Minh: Hi my name is Minh Tran and I’m from letsmakegames.org, you may have seen me from the video clips on the WA Museum website. I’m also blogging daily as well. I make games for a living, I’m a software developer and I’m here to reconstruct the cave. And it’s really great here, I’m learning a lot of things, very interesting things for the first time, and I’m very grateful for that.
Rodger: My name’s Rodger, Rodger Matthews, I’m actually an oceanographer, I did palaeontology in my undergrad, and also found a fossil site down on the Eyre Pennisula, so I’ve been involved with them for quite some time. So I’m here enjoying the open air, getting down into the caves, and it’s all pretty good…
Nick: G’day I’m Nick, I’m just setting up getting ready to start screening the dirt that’s coming out of the cave. I’m a caver with an amateur interest in palaeontology.
Paul: G’day my name’s Paul Devine. I’m part of the team that initially discovered the cave and I’m today helping out with the roping and helping people get in and out of the cave safely, and I’m pretty keen on finding out what they’re finding down there.

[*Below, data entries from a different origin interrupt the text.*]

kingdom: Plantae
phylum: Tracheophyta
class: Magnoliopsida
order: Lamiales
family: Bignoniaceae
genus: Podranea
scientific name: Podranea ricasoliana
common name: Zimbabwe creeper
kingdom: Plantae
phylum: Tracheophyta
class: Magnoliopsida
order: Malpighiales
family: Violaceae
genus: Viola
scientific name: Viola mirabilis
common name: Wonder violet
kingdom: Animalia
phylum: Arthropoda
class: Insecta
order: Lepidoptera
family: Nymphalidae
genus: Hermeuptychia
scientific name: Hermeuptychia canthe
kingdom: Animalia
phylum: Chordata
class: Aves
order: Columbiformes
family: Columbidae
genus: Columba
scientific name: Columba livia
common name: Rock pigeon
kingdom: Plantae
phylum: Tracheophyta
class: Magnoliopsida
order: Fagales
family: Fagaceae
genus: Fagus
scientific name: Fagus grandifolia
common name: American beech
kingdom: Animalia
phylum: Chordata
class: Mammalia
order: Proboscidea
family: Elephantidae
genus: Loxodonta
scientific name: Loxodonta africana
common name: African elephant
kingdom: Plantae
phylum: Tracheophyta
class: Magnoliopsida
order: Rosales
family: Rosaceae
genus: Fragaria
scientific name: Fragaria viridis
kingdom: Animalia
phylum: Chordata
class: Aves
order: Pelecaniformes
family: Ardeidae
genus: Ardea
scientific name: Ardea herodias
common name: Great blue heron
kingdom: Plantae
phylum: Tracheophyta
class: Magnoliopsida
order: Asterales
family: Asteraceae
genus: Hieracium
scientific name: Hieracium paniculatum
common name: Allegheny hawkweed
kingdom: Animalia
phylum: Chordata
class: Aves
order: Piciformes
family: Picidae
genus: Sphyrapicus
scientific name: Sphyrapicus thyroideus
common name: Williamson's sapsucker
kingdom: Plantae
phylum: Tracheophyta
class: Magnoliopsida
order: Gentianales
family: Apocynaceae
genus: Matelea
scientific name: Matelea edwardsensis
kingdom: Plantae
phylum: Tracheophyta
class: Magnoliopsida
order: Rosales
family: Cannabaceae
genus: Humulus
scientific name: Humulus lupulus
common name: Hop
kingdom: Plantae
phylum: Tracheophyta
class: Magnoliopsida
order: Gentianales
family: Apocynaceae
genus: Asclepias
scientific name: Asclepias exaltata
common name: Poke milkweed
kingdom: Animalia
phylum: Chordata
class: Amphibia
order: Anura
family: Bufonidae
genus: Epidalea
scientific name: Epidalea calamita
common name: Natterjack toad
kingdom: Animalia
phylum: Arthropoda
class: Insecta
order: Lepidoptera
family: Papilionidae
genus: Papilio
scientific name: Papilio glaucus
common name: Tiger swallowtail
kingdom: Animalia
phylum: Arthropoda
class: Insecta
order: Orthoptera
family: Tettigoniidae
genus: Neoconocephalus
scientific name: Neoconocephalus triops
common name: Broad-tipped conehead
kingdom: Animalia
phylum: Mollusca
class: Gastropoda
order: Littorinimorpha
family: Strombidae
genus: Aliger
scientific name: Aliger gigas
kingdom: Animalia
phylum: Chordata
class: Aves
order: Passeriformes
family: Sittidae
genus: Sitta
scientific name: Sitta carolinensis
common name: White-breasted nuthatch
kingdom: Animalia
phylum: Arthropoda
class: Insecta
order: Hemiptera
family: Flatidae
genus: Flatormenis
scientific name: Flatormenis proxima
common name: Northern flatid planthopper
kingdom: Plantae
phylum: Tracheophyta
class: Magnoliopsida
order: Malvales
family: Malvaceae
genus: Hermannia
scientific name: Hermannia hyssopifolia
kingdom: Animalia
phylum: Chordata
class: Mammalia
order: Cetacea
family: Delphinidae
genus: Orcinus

Carey: My name’s Carey, I’m a lab technician down at Flinders University in the palaeontology lab, while we are out here in camp, I’m camp cook, camp organizer and I’m also in charge of getting the wet screening of the fossils together… It’s really good camping out here. It’s surviving I guess, with the limited resource you have on hand. It’s challenge I really do enjoy.